_EXERCISE PROMPT:_ Each record below is to be copied exactly; the pictures are to be omitted.

_THE RECORDS:_

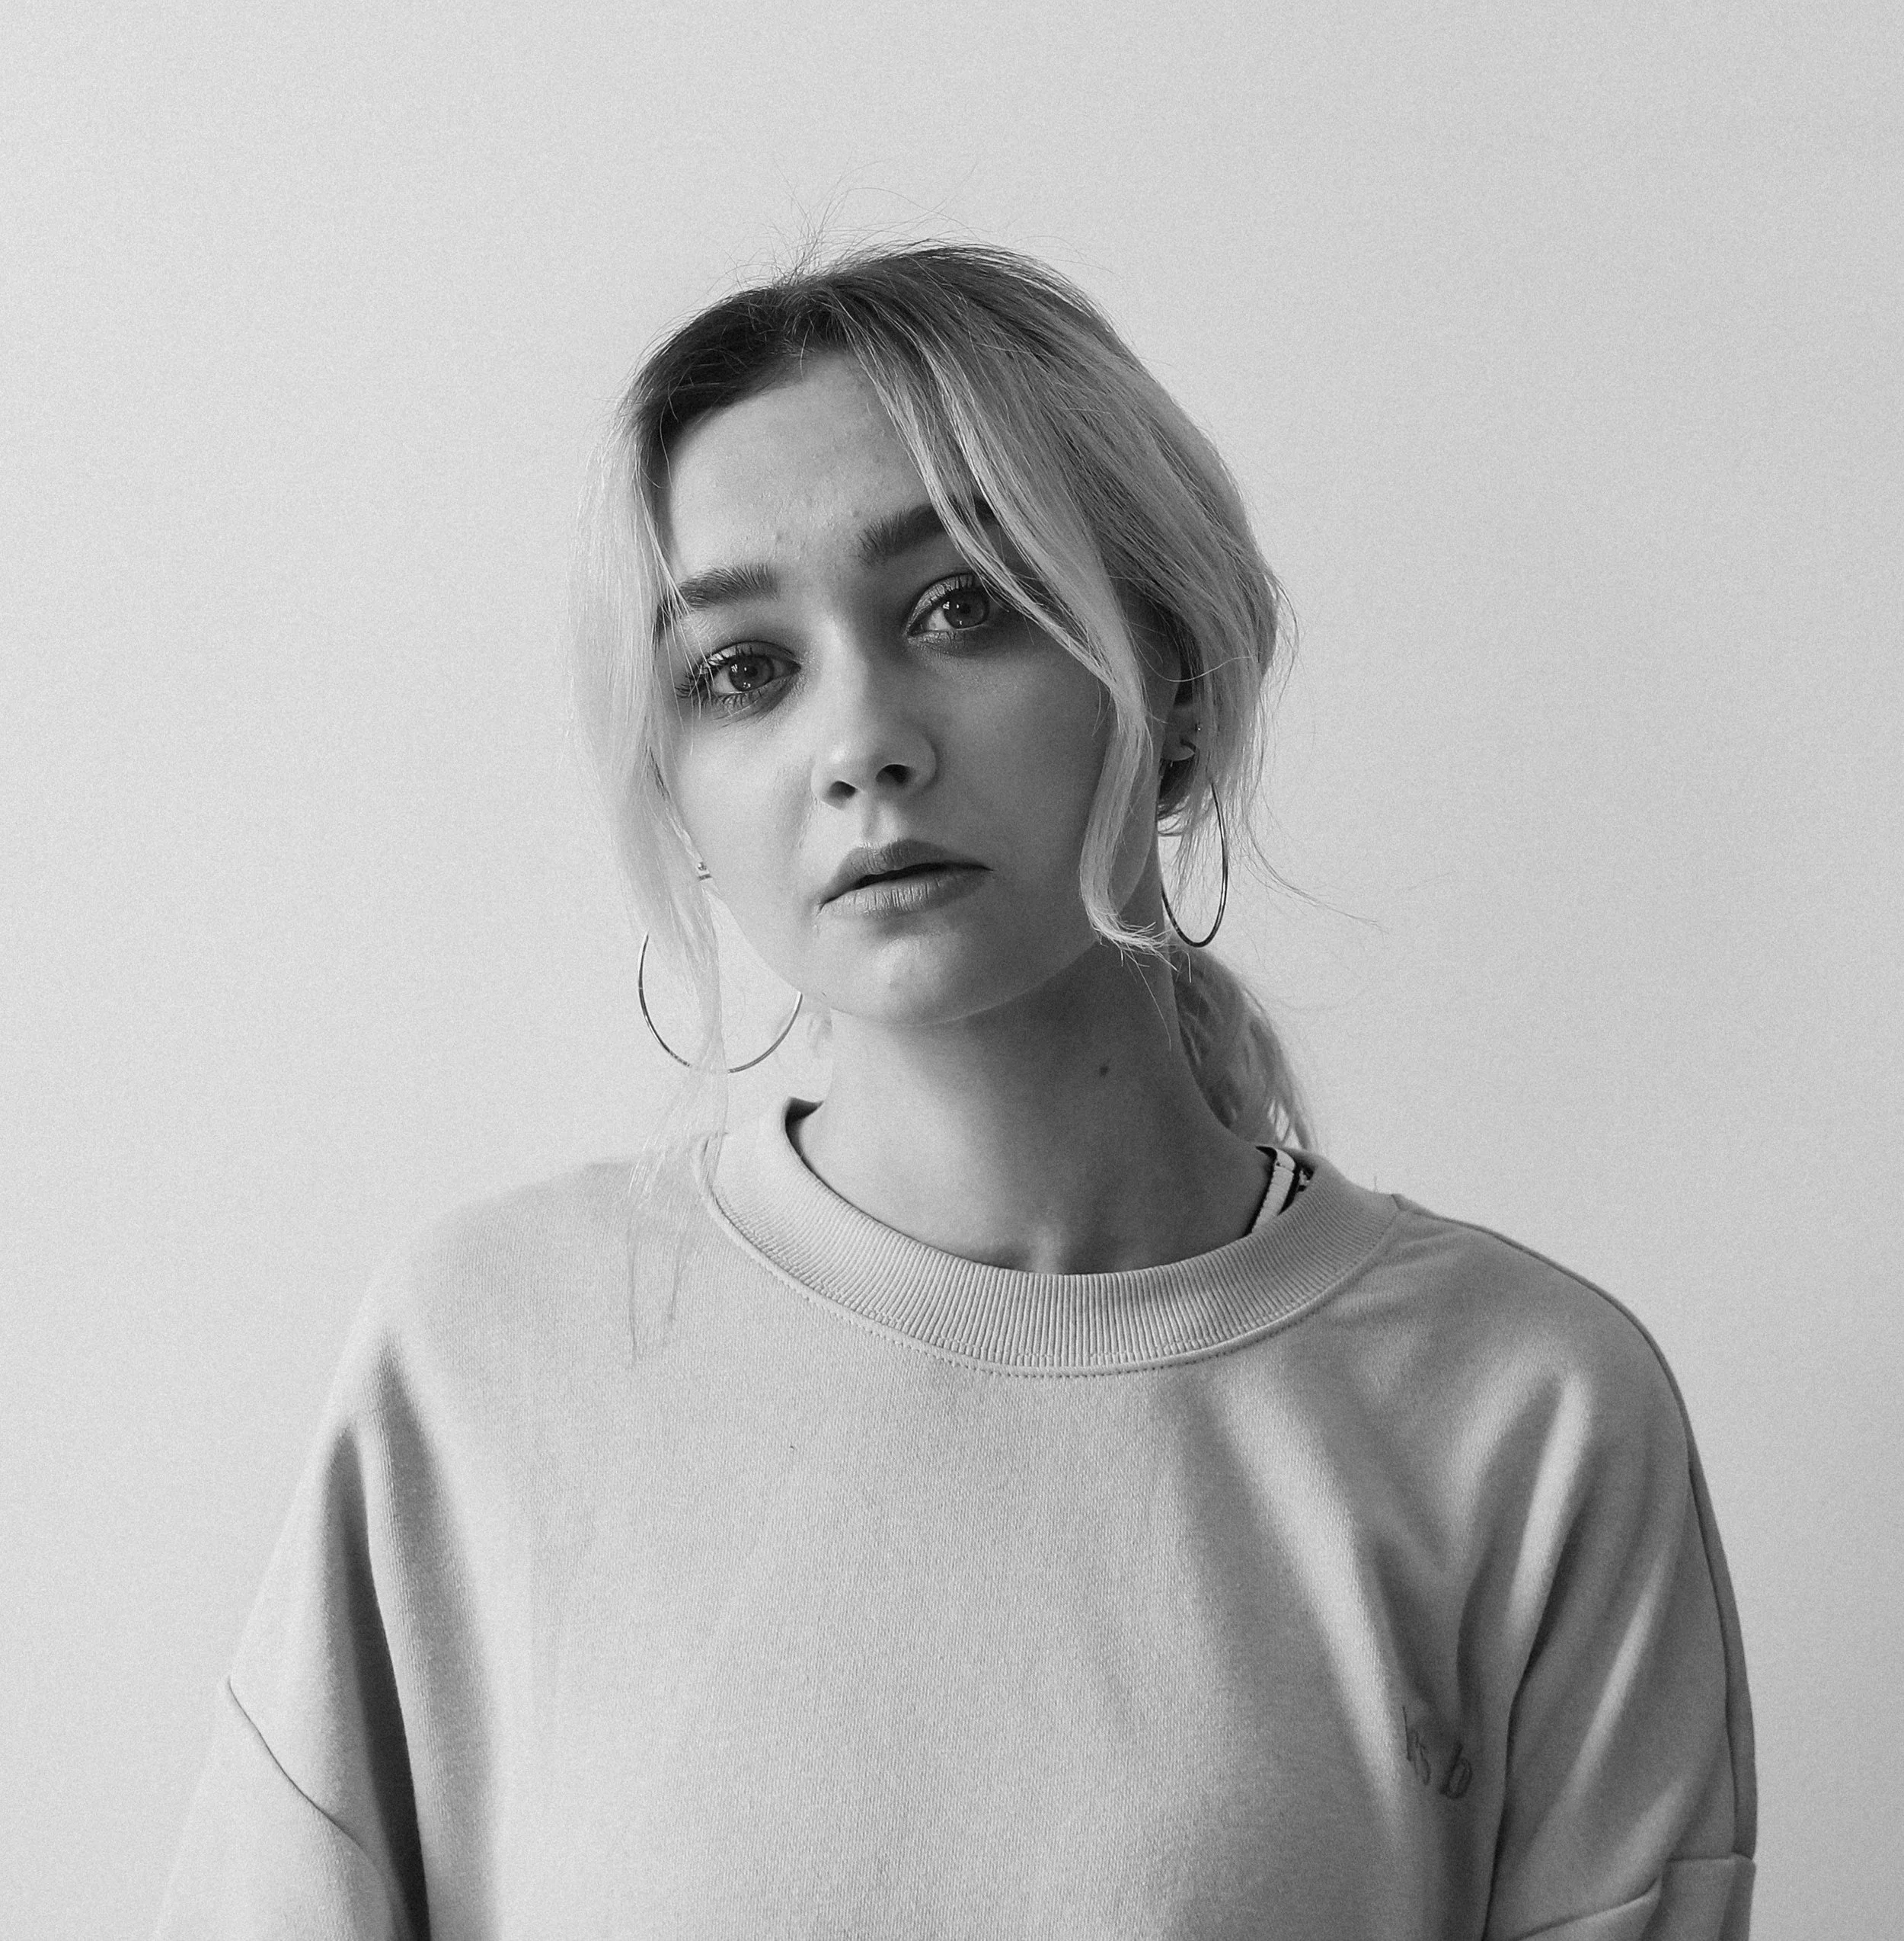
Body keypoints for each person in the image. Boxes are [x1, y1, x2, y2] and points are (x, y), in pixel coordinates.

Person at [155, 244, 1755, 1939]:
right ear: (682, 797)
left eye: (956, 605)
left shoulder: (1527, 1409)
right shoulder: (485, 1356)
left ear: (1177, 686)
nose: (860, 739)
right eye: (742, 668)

_SOLUTION:_
Body keypoints for each person in the image. Boxes are [x1, y1, x2, y2] and points are (x, y), in pixel coordinates.

Person at [155, 244, 1755, 1939]:
right ear: (682, 797)
left eye: (956, 605)
left shoulder: (1527, 1409)
right shoulder: (485, 1356)
left ear: (1177, 686)
nose: (860, 739)
right eye: (742, 668)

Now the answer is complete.